TASK MATERIAL
◆ ◆ ◆

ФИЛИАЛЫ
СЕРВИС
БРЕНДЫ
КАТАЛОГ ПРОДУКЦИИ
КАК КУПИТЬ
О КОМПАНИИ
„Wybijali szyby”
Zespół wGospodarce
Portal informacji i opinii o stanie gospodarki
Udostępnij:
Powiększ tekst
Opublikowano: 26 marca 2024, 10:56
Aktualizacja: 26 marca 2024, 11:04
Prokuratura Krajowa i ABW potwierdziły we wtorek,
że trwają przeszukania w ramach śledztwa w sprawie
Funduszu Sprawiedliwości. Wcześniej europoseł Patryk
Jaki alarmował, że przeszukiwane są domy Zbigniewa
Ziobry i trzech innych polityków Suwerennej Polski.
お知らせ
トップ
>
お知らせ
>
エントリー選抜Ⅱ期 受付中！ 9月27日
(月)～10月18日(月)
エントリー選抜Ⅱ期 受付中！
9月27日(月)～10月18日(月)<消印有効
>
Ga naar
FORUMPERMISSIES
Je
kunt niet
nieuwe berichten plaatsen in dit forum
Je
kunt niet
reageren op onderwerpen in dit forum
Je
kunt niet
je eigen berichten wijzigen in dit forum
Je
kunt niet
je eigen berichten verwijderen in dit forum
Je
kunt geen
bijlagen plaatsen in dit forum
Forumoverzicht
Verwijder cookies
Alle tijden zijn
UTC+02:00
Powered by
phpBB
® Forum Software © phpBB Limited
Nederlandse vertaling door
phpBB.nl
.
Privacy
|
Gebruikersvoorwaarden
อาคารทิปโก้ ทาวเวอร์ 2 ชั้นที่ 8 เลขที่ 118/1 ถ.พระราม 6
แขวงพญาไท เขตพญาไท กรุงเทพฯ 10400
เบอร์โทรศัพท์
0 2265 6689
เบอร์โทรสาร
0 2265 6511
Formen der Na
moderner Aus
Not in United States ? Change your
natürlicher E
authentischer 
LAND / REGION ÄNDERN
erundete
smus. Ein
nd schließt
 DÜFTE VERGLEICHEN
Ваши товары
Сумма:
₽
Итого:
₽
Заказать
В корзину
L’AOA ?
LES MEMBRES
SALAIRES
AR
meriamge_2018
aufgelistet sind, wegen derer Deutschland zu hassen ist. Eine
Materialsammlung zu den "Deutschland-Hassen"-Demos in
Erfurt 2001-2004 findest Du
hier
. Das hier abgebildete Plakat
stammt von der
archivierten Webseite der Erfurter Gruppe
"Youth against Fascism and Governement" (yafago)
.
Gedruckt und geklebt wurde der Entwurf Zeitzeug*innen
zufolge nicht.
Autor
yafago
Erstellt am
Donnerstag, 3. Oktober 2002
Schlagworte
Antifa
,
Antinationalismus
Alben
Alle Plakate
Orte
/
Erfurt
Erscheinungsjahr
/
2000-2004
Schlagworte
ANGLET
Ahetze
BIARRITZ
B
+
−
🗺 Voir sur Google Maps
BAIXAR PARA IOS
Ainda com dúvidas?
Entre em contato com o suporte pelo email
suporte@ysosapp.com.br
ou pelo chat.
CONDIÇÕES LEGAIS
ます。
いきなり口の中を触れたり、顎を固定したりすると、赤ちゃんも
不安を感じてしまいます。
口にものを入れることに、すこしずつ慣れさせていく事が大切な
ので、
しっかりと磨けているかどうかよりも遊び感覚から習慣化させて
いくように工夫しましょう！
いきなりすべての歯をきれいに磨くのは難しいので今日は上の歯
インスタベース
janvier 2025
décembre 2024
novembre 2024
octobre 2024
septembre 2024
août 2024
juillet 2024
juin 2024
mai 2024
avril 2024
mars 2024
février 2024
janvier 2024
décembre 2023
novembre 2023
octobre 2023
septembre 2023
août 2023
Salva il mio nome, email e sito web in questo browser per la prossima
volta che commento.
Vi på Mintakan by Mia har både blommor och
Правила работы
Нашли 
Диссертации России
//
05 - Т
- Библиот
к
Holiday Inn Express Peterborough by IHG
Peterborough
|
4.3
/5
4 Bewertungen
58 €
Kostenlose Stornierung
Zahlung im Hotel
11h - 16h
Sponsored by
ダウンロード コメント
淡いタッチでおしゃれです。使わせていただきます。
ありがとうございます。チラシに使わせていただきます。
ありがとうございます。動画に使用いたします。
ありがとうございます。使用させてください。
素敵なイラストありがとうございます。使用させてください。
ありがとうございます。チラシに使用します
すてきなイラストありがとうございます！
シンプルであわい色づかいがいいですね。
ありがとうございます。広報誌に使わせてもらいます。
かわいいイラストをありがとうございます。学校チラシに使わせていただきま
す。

◆ ◆ ◆

WORK TO BE COMPLETED
The complete data above is to be written out again as it stands.

ANSWER FOR THE TASK
ФИЛИАЛЫ
СЕРВИС
БРЕНДЫ
КАТАЛОГ ПРОДУКЦИИ
КАК КУПИТЬ
О КОМПАНИИ
„Wybijali szyby”
Zespół wGospodarce
Portal informacji i opinii o stanie gospodarki
Udostępnij:
Powiększ tekst
Opublikowano: 26 marca 2024, 10:56
Aktualizacja: 26 marca 2024, 11:04
Prokuratura Krajowa i ABW potwierdziły we wtorek,
że trwają przeszukania w ramach śledztwa w sprawie
Funduszu Sprawiedliwości. Wcześniej europoseł Patryk
Jaki alarmował, że przeszukiwane są domy Zbigniewa
Ziobry i trzech innych polityków Suwerennej Polski.
お知らせ
トップ
>
お知らせ
>
エントリー選抜Ⅱ期 受付中！ 9月27日
(月)～10月18日(月)
エントリー選抜Ⅱ期 受付中！
9月27日(月)～10月18日(月)<消印有効
>
Ga naar
FORUMPERMISSIES
Je
kunt niet
nieuwe berichten plaatsen in dit forum
Je
kunt niet
reageren op onderwerpen in dit forum
Je
kunt niet
je eigen berichten wijzigen in dit forum
Je
kunt niet
je eigen berichten verwijderen in dit forum
Je
kunt geen
bijlagen plaatsen in dit forum
Forumoverzicht
Verwijder cookies
Alle tijden zijn
UTC+02:00
Powered by
phpBB
® Forum Software © phpBB Limited
Nederlandse vertaling door
phpBB.nl
.
Privacy
|
Gebruikersvoorwaarden
อาคารทิปโก้ ทาวเวอร์ 2 ชั้นที่ 8 เลขที่ 118/1 ถ.พระราม 6
แขวงพญาไท เขตพญาไท กรุงเทพฯ 10400
เบอร์โทรศัพท์
0 2265 6689
เบอร์โทรสาร
0 2265 6511
Formen der Na
moderner Aus
Not in United States ? Change your
natürlicher E
authentischer 
LAND / REGION ÄNDERN
erundete
smus. Ein
nd schließt
 DÜFTE VERGLEICHEN
Ваши товары
Сумма:
₽
Итого:
₽
Заказать
В корзину
L’AOA ?
LES MEMBRES
SALAIRES
AR
meriamge_2018
aufgelistet sind, wegen derer Deutschland zu hassen ist. Eine
Materialsammlung zu den "Deutschland-Hassen"-Demos in
Erfurt 2001-2004 findest Du
hier
. Das hier abgebildete Plakat
stammt von der
archivierten Webseite der Erfurter Gruppe
"Youth against Fascism and Governement" (yafago)
.
Gedruckt und geklebt wurde der Entwurf Zeitzeug*innen
zufolge nicht.
Autor
yafago
Erstellt am
Donnerstag, 3. Oktober 2002
Schlagworte
Antifa
,
Antinationalismus
Alben
Alle Plakate
Orte
/
Erfurt
Erscheinungsjahr
/
2000-2004
Schlagworte
ANGLET
Ahetze
BIARRITZ
B
+
−
🗺 Voir sur Google Maps
BAIXAR PARA IOS
Ainda com dúvidas?
Entre em contato com o suporte pelo email
suporte@ysosapp.com.br
ou pelo chat.
CONDIÇÕES LEGAIS
ます。
いきなり口の中を触れたり、顎を固定したりすると、赤ちゃんも
不安を感じてしまいます。
口にものを入れることに、すこしずつ慣れさせていく事が大切な
ので、
しっかりと磨けているかどうかよりも遊び感覚から習慣化させて
いくように工夫しましょう！
いきなりすべての歯をきれいに磨くのは難しいので今日は上の歯
インスタベース
janvier 2025
décembre 2024
novembre 2024
octobre 2024
septembre 2024
août 2024
juillet 2024
juin 2024
mai 2024
avril 2024
mars 2024
février 2024
janvier 2024
décembre 2023
novembre 2023
octobre 2023
septembre 2023
août 2023
Salva il mio nome, email e sito web in questo browser per la prossima
volta che commento.
Vi på Mintakan by Mia har både blommor och
Правила работы
Нашли 
Диссертации России
//
05 - Т
- Библиот
к
Holiday Inn Express Peterborough by IHG
Peterborough
|
4.3
/5
4 Bewertungen
58 €
Kostenlose Stornierung
Zahlung im Hotel
11h - 16h
Sponsored by
ダウンロード コメント
淡いタッチでおしゃれです。使わせていただきます。
ありがとうございます。チラシに使わせていただきます。
ありがとうございます。動画に使用いたします。
ありがとうございます。使用させてください。
素敵なイラストありがとうございます。使用させてください。
ありがとうございます。チラシに使用します
すてきなイラストありがとうございます！
シンプルであわい色づかいがいいですね。
ありがとうございます。広報誌に使わせてもらいます。
かわいいイラストをありがとうございます。学校チラシに使わせていただきま
す。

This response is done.